Multi-scale Local Network Structure Critically Impacts Epidemic Spread and Interventions
Omar Eldaghar, Michael W. Mahoney, David F. Gleich
TL;DR
The paper investigates how multi-scale local structure in real interaction networks shapes epidemic spread and responses to interventions. It introduces epidemic Network Community Profiles (epidemic NCP) and Area Above the NCP (AANCP) to quantify local structure across scales and links these metrics to quarantine effectiveness. An extensive set of simulations on 15 real-world networks, plus synthetic models, shows that empirical networks with rich local structure are more controllable under local quarantines than common synthetic rewiring, and that traditional global metrics like the dominant eigenvalue $\lambda_1(\mathbf{A})$ poorly predict containment outcomes. The study also develops two generative models (GeometricCommunities and RandomWalkCommunities) that reproduce observed multi-scale local structure and demonstrates that triangles alone do not fully capture local structure, with hypergraph diffusion providing additional insights. These findings underscore the need for modeling frameworks that incorporate multi-scale local structure and real mobility data to inform epidemic control policies and surveillance.
Abstract
Network epidemic simulation holds the promise of enabling fine-grained understanding of epidemic behavior, beyond that which is possible with coarse-grained compartmental models. Key inputs to these epidemic simulations are the networks themselves.

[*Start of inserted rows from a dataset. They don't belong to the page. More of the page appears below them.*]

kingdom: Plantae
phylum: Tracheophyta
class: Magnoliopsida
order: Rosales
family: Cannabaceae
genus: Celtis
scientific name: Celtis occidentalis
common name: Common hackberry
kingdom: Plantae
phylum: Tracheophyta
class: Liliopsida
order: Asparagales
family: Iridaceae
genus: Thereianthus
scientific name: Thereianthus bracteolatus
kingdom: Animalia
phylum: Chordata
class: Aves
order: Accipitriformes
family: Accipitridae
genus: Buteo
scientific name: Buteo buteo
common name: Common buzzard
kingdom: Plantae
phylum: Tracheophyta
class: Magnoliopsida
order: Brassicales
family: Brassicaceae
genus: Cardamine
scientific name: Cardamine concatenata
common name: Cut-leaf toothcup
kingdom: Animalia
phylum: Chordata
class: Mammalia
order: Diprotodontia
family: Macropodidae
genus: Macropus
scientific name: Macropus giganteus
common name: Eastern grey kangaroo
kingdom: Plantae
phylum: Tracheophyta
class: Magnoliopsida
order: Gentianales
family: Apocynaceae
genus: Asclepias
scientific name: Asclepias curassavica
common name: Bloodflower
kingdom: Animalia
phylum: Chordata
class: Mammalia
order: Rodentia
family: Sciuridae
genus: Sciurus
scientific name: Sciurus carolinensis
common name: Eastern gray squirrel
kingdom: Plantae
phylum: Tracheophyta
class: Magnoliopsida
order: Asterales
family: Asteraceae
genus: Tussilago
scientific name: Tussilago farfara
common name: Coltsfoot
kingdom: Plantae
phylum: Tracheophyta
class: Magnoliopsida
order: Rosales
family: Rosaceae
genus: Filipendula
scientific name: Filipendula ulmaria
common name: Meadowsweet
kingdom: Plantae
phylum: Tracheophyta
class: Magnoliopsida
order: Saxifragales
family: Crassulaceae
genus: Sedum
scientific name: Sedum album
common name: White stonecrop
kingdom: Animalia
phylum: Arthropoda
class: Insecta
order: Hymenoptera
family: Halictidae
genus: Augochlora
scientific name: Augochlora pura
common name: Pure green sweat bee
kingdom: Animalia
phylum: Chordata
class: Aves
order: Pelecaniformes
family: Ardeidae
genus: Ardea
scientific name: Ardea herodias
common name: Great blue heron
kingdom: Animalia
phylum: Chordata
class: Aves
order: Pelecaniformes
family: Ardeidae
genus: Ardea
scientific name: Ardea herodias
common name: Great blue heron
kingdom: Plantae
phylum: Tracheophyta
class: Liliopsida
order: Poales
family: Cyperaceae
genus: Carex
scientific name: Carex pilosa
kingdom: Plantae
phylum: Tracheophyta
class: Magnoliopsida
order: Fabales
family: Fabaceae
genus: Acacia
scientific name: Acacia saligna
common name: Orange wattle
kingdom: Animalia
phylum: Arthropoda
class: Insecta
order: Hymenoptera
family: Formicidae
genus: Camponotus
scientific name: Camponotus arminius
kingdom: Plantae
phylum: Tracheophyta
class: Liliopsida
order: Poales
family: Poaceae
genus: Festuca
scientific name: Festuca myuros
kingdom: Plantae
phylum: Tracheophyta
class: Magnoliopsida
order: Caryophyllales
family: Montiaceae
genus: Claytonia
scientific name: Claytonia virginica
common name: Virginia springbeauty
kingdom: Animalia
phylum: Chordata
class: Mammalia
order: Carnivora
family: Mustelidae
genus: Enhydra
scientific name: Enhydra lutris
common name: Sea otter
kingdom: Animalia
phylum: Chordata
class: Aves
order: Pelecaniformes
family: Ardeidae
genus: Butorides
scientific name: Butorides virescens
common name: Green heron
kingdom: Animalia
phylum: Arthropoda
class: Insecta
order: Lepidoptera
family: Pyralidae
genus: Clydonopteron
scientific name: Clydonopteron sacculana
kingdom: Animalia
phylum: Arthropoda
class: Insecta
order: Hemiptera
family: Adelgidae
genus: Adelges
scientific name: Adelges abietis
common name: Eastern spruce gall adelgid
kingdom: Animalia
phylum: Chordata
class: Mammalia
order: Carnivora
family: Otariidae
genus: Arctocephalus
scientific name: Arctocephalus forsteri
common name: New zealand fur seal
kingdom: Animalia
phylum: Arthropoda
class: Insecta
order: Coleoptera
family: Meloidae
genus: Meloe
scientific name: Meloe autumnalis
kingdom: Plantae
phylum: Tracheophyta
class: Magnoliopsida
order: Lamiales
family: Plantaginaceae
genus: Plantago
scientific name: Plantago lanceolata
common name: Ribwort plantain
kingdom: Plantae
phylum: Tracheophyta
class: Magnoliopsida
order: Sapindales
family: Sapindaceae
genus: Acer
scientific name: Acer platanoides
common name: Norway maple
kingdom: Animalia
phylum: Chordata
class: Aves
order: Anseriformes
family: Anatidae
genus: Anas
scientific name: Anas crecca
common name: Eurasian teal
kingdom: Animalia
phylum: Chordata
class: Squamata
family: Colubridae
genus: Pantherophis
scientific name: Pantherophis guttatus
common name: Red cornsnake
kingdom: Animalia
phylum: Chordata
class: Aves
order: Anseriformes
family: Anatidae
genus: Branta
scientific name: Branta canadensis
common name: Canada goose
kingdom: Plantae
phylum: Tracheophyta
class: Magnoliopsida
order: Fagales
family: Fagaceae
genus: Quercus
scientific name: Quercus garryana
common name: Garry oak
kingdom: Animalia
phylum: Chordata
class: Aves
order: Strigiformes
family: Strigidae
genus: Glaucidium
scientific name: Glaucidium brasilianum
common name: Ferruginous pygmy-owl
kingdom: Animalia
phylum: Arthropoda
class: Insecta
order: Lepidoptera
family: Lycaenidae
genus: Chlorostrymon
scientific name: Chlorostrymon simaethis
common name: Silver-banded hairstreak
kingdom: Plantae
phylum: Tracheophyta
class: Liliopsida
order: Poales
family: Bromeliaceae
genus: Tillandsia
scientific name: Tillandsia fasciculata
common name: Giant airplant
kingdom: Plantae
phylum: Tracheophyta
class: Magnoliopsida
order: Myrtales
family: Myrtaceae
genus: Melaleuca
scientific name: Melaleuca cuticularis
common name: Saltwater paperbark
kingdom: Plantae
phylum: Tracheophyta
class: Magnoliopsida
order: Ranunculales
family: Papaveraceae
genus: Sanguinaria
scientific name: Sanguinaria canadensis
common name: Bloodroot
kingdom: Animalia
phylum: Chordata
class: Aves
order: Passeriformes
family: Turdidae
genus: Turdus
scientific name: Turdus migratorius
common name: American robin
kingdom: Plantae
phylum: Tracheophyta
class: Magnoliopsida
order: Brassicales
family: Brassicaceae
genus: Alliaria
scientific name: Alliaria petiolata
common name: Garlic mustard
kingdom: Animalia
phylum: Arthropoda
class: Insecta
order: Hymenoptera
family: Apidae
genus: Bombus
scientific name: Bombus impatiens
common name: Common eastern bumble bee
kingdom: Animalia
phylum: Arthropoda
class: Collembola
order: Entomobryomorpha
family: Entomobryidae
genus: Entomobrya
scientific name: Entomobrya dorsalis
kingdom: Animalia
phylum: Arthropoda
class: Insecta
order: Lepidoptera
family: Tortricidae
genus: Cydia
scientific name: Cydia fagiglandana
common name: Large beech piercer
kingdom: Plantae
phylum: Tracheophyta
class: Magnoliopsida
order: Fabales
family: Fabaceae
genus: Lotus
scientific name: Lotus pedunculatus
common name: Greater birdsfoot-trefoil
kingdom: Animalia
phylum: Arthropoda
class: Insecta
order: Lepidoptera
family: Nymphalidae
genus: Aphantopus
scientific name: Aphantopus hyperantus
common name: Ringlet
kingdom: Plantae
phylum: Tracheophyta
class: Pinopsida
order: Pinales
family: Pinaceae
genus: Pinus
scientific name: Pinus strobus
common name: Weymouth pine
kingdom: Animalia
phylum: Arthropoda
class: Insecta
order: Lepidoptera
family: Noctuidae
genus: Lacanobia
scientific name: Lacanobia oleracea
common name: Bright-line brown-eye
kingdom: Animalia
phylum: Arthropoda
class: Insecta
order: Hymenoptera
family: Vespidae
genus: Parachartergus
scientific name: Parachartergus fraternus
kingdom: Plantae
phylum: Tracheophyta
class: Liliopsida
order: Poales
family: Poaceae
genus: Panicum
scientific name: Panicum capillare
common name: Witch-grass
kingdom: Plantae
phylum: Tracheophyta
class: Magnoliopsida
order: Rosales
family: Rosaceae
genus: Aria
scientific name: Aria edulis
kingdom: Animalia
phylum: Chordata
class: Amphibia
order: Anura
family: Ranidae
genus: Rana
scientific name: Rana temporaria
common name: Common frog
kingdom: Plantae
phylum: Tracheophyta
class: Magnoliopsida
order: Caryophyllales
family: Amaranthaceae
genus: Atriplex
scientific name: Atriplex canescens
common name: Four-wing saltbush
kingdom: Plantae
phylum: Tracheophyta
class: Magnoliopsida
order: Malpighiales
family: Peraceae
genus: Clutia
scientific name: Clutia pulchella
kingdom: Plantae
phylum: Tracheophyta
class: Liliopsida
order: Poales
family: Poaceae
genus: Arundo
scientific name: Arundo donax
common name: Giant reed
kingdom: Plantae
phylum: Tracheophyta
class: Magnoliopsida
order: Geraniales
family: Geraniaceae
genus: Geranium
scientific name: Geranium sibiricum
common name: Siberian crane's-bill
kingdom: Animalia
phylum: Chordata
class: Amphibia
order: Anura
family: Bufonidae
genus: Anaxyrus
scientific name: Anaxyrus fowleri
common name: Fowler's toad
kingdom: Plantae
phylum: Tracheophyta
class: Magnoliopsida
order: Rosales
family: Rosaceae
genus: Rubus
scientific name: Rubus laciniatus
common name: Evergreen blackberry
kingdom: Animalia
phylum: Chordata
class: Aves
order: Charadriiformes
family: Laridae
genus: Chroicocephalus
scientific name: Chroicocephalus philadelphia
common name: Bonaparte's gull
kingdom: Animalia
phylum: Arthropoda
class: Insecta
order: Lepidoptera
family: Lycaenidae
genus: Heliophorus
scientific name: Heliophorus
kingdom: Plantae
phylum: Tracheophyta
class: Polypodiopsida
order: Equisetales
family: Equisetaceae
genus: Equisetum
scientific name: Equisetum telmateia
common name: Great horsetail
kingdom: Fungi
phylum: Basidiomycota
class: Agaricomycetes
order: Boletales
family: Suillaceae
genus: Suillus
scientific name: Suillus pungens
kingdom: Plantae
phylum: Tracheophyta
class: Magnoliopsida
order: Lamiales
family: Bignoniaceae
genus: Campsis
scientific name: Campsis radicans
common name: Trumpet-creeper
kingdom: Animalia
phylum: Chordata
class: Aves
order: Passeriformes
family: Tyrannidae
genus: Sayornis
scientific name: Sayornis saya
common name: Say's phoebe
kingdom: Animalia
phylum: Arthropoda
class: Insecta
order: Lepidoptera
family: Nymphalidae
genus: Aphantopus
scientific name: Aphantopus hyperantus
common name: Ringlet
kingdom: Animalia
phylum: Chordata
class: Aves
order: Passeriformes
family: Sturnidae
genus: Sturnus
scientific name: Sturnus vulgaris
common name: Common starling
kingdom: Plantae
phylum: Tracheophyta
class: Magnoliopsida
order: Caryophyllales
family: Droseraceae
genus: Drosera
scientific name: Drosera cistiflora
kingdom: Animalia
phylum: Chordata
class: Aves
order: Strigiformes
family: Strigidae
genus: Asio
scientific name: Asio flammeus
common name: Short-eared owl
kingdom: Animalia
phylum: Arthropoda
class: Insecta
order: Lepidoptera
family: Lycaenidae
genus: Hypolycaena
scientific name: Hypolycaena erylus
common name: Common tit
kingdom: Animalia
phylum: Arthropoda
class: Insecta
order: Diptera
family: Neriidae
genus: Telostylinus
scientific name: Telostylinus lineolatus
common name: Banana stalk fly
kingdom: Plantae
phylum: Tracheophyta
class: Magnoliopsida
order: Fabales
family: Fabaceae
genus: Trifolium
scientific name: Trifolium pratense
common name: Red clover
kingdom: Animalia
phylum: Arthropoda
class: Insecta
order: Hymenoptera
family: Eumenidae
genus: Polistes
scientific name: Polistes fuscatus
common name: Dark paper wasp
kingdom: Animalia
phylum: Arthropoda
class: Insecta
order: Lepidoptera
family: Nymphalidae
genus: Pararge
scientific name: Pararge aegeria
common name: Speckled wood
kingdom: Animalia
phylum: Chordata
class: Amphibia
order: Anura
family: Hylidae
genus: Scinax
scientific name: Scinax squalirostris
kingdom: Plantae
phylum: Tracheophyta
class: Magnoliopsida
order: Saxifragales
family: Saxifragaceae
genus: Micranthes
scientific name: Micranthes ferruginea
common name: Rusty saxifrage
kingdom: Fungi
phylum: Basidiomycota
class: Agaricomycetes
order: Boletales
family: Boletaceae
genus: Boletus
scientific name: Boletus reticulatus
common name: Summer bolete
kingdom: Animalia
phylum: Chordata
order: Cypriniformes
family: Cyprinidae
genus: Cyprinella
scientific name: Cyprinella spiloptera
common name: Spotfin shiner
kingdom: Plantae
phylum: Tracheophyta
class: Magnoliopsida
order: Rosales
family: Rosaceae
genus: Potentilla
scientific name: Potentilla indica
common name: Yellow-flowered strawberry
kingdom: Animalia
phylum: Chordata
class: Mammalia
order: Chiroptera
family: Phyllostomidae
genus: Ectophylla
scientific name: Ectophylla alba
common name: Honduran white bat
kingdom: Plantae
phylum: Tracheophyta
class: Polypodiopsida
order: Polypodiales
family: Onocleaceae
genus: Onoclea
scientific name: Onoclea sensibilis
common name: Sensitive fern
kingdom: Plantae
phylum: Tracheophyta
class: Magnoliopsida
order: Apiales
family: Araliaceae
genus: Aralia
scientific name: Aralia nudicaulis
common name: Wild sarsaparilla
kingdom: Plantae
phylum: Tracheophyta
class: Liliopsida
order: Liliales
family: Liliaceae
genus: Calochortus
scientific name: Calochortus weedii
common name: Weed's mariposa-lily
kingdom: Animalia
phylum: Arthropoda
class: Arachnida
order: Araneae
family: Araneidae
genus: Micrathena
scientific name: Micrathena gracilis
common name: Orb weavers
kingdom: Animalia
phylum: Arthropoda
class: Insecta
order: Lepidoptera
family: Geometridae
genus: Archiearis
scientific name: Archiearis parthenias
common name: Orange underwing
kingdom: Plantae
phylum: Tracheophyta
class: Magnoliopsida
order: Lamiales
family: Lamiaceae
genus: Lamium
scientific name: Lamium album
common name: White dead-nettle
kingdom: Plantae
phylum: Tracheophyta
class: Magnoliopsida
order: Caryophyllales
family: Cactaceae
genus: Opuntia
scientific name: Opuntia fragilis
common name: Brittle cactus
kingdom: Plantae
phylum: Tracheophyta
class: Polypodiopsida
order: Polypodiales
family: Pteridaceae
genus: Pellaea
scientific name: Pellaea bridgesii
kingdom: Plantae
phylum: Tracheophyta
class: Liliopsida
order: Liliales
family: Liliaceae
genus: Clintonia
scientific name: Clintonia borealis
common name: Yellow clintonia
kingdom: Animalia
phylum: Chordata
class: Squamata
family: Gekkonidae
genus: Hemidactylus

However, empirical measurements and samples of realistic interaction networks typically display properties that are challenging to capture with popular synthetic models of networks. Our empirical results show that epidemic spread behavior is very sensitive to a subtle but ubiquitous form of multi-scale local structure that is not present in common baseline models, including (but not limited to) uniform random graph models (Erdos-Renyi), random configuration models (Chung-Lu), etc. Such structure is not necessary to reproduce very simple network statistics, such as degree distributions or triangle closing probabilities. However, we show that this multi-scale local structure impacts, critically, the behavior of more complex network properties, in particular the effect of interventions such as quarantining; and it enables epidemic spread to be halted in realistic interaction networks, even when it cannot be halted in simple synthetic models. Key insights from our analysis include how epidemics on networks with widespread multi-scale local structure are easier to mitigate, as well as characterizing which nodes are ultimately not likely to be infected. We demonstrate that this structure results from more than just local triangle structure in the network, and we illustrate processes based on homophily or social influence and random walks that suggest how this multi-scale local structure arises.